Per quanto riguarda infine l’asserita violazione dell’articolo 2697 c.c. basta richiamare la giurisprudenza di questa Corte secondo la quale – contrariamente a quanto sostenuto dalla ricorrente – l’onere probatorio del convenuto che eccepisca la prescrizione del diritto azionato nei suoi confronti è assolto con la deduzione del decorso del tempo anteriormente all’atto di citazione: l’eccezione di prescrizione comporta l’implicita negazione della ricezione di atti interruttivi che, pertanto, deve essere provata dal creditore. Se però l’attore dimostri di aver tempestivamente interrotto il corso della prescrizione, torna a gravare sul convenuto l’onere della prova della tardività dell’atto di costituzione in mora. L’interruzione della prescrizione, in replica all’eccezione di prescrizione formulata dal debitore, configura una controeccezione mirante a paralizzare l’eccezione avversaria, assimilabile alle eccezioni in senso stretto, e pertanto il controeccipiente ha l’onere non solo di provare i fatti su cui si fonda, ma anche di dedurti non potendo essere rilevata dal giudice neppure se la prova del fatto è acquisita al processo (in tali sensi, tra le tante. sentenze 17/5/2001 n. 6759; 4/8/1997 n. 7189; 19/12/1980 n. 6568).
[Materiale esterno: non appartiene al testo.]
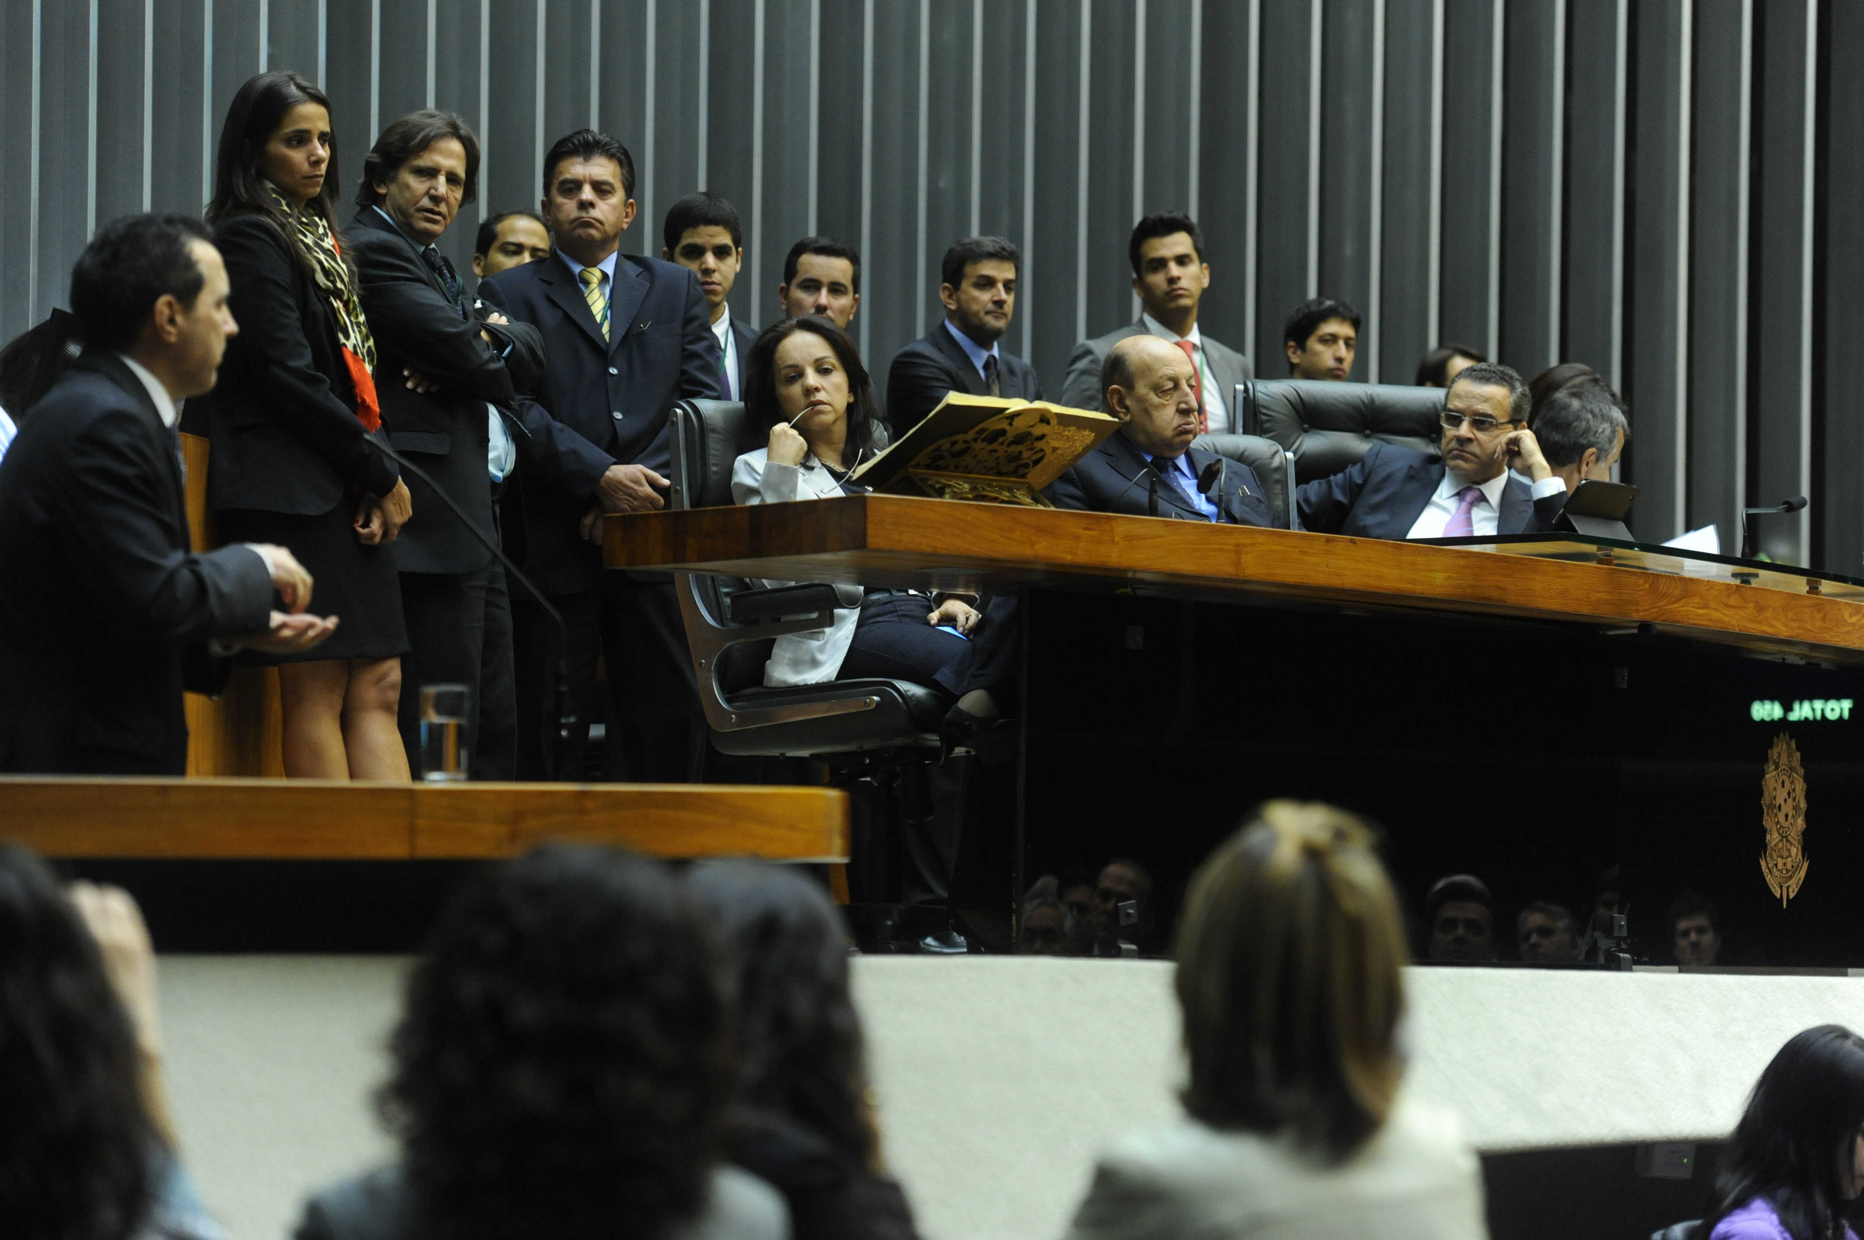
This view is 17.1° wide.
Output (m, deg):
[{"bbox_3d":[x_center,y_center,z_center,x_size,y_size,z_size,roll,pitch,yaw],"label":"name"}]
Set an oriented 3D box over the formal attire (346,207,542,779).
[{"bbox_3d":[-0.973,-0.097,12.400,0.380,1.450,0.500,-1,-3,38],"label":"formal attire"}]

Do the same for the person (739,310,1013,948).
[{"bbox_3d":[-0.102,0.024,11.900,0.520,1.200,0.750,3,-3,-40],"label":"person"}]

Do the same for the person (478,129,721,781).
[{"bbox_3d":[-0.691,-0.171,12.900,0.540,1.700,0.370,1,-3,-6],"label":"person"}]

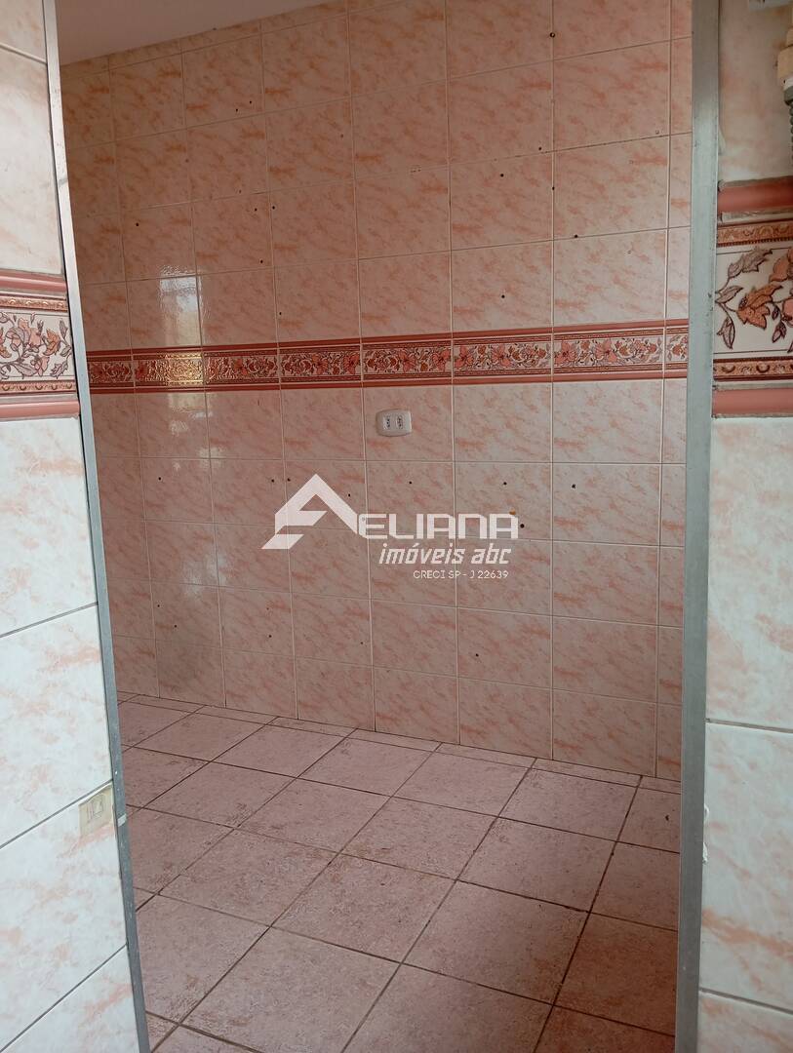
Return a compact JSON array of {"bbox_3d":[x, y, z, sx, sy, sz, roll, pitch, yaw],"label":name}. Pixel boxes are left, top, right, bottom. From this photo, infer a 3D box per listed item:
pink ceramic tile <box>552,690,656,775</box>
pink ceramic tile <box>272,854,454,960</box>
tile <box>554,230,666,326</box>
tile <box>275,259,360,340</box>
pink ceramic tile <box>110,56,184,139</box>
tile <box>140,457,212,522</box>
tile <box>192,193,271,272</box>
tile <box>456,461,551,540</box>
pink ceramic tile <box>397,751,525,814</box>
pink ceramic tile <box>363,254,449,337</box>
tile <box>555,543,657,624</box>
[{"bbox_3d":[0.682,0.676,2.809,0.332,0.249,0.010,3,11,25],"label":"pink ceramic tile"},{"bbox_3d":[-0.070,0.939,2.118,0.339,0.010,0.339,3,11,25],"label":"pink ceramic tile"},{"bbox_3d":[0.623,-0.723,2.507,0.325,0.245,0.010,3,11,25],"label":"tile"},{"bbox_3d":[-0.275,-0.777,2.960,0.331,0.251,0.010,3,11,25],"label":"tile"},{"bbox_3d":[-0.900,-1.550,3.095,0.329,0.248,0.010,3,11,25],"label":"pink ceramic tile"},{"bbox_3d":[-0.846,-0.142,3.301,0.325,0.244,0.010,3,11,25],"label":"tile"},{"bbox_3d":[-0.585,-1.045,3.055,0.331,0.251,0.010,3,11,25],"label":"tile"},{"bbox_3d":[0.351,-0.085,2.799,0.330,0.249,0.010,3,11,25],"label":"tile"},{"bbox_3d":[0.215,0.824,2.730,0.338,0.010,0.338,3,11,25],"label":"pink ceramic tile"},{"bbox_3d":[0.028,-0.762,2.822,0.331,0.251,0.010,3,11,25],"label":"pink ceramic tile"},{"bbox_3d":[0.666,0.178,2.722,0.332,0.249,0.010,3,11,25],"label":"tile"}]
La sentenza impugnata è pienamente conforme ai detti principi per cui si sottrae alla critica di cui è stata oggetto: del tutto insussistente è infatti la denunciata violazione dell’articolo 2697 c.c..
In definitiva devono essere rigettati sia il ricorso principale che quello incidentale.
Per la sussistenza di giusti motivi le spese del giudizio di legittimità vanno compensate tra le parti.

P.Q.M.

La Corte riunisce i ricorsi e li rigetta; compensa tra le parti le spese del giudizio di cassazione.